“咔,你这样不行啊,这已经是你第三十九张观海的姿势了!”朝昔拿着摄相机边调试着照片,边朝段灵飖走去,调出前面三十八张照片,为自己证明。
“那你还想怎么样?表演花式跳海,够不够创新?”段灵飖看了眼照片,回怼道。
“啧,拿出你的段式招牌笑啊!”朝昔贱兮兮的说道,还不忘举起相机对着段灵飖“拍一拍”。段灵飖撇了撇嘴,扭过头不予理会。
远处的沙滩光线蓦然一暗,而在那前头的沙地,仍然遍布黄金般的灿亮,像是光明与黑暗的交接处,又或是创世留下的裂痕。
就在那明暗的交接处,段灵飖的视野边缘忽的捕捉到一线飘忽的灰,像一抹视觉的残影,又像一道无声的邀约,曳过空中,旋即不见。
段灵飖不由自主地眯起了眼,那片灰度,像一根无形的线,轻轻牵动了她的心绪。
然而就在下一秒,她眯起的眼睛突然瞪的老大,一道前所未有的光亮在她眼里闪过。她转过身猛然抓住朝昔的肩膀,大喊:“我有个想法!”
未等朝昔反应过来,她就翻起朝昔肩上的双肩包,从里面拿出一套褐色风衣和一副金边框眼镜。
“哼哼去海岛度假之前就觉得带上有用处,不愧是我有先见之明。”段灵飖边说边得意的穿上风衣,原本随风飞扬的连衣裙裙摆瞬间被妥帖地“封印”,只在下摆处露出一道精致的白色蕾丝边。她潇洒地将金边眼镜推上鼻梁,冲朝昔一扬下巴:“怎么样,是不是智商瞬间飙升一百八?”
朝昔刚想吹个口哨夸句“不错哦,高冷女神范儿”,就被这突如其来的一句话砸得滤镜稀碎,忍不住腹诽:果然装不过三秒! 随即一脸无语地朝段灵飖翻了个白眼:“不,更像二百五。”预感到段灵飖又要叽里咕啦的找自己理论,朝昔赶紧托起相机调焦,避免了一场“战争”。
段灵飖刚想找她理论,瞧着她都托着相机准备要继续拍了,瞬间收敛了神色,进入了状态。
就见她,双手缓缓的捏住镜腿,如同电影里的慢镜头特写。
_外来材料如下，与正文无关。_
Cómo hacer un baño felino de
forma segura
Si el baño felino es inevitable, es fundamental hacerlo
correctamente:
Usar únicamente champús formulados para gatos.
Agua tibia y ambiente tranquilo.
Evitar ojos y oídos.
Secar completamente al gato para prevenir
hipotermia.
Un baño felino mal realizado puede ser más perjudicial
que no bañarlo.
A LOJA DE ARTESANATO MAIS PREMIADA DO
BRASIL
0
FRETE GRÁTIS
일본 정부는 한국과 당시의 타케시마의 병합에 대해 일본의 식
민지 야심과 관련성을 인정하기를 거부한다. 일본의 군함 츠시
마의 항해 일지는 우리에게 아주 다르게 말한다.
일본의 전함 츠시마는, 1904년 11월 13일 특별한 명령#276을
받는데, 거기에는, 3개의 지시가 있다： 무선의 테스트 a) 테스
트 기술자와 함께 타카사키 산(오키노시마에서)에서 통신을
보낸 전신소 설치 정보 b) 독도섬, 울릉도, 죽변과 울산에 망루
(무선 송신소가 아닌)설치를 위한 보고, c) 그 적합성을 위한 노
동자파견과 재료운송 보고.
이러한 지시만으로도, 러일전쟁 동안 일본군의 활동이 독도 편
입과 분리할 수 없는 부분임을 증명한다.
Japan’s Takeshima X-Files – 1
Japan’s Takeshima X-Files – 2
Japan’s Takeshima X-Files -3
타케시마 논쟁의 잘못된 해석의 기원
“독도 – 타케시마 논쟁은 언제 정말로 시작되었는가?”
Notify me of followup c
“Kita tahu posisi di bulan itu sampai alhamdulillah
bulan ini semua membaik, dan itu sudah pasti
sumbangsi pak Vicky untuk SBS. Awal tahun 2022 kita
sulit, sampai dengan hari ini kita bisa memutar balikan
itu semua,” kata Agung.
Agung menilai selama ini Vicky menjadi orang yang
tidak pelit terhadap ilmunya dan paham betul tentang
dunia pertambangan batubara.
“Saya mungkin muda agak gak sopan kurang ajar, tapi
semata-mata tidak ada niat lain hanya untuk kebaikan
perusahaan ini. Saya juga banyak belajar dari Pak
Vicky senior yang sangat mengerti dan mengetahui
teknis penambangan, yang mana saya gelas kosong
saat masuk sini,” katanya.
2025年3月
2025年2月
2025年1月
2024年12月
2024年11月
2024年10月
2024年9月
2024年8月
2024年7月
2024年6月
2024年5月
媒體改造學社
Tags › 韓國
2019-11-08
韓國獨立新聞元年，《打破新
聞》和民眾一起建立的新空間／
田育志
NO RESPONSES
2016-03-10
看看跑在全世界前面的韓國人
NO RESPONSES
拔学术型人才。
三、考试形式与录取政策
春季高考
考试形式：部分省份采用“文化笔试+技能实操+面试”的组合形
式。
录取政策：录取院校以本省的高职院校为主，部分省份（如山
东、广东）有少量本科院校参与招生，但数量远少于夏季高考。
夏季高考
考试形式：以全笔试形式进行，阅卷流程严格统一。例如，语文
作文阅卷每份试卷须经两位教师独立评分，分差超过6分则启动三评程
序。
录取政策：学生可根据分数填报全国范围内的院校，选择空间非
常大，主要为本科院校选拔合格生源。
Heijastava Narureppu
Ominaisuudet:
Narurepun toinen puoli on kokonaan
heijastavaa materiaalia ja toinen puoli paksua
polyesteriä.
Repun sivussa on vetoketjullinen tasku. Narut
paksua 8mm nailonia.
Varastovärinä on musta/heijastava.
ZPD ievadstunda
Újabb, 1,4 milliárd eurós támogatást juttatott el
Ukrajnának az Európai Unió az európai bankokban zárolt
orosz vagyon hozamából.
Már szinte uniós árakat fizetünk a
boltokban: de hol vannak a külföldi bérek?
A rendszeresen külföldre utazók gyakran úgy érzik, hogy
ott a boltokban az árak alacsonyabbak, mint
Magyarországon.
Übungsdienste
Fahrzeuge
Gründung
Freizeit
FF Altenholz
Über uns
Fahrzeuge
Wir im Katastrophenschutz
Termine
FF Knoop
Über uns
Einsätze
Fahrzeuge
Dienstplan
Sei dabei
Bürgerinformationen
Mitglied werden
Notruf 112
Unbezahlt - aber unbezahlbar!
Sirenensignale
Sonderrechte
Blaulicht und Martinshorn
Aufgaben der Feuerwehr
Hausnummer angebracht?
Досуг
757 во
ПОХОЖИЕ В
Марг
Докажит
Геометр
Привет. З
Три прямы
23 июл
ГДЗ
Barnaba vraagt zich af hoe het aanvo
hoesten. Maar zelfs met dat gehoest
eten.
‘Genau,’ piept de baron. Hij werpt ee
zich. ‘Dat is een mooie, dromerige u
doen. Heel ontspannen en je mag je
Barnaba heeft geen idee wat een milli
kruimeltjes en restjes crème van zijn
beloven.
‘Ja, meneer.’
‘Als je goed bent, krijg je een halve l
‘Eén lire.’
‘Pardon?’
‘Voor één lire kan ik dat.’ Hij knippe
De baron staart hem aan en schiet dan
当冰凉的镜架贴上耳际,整个世界仿佛瞬间被隆起一抹纱布—沙滩、大海仍在,却似乎看不清它们的样子。而在夕阳打在镜片折射出余晖的那一刻,她的目光穿过这片沙滩、大海,涣散地投向落日,瞳孔里映着烧灼的云霞。方才所有的嬉闹与机灵都从她脸上褪去,只留下一种近乎神游的散漫,仿佛她的灵魂正脱离此地,与某个遥远的世界同频共振。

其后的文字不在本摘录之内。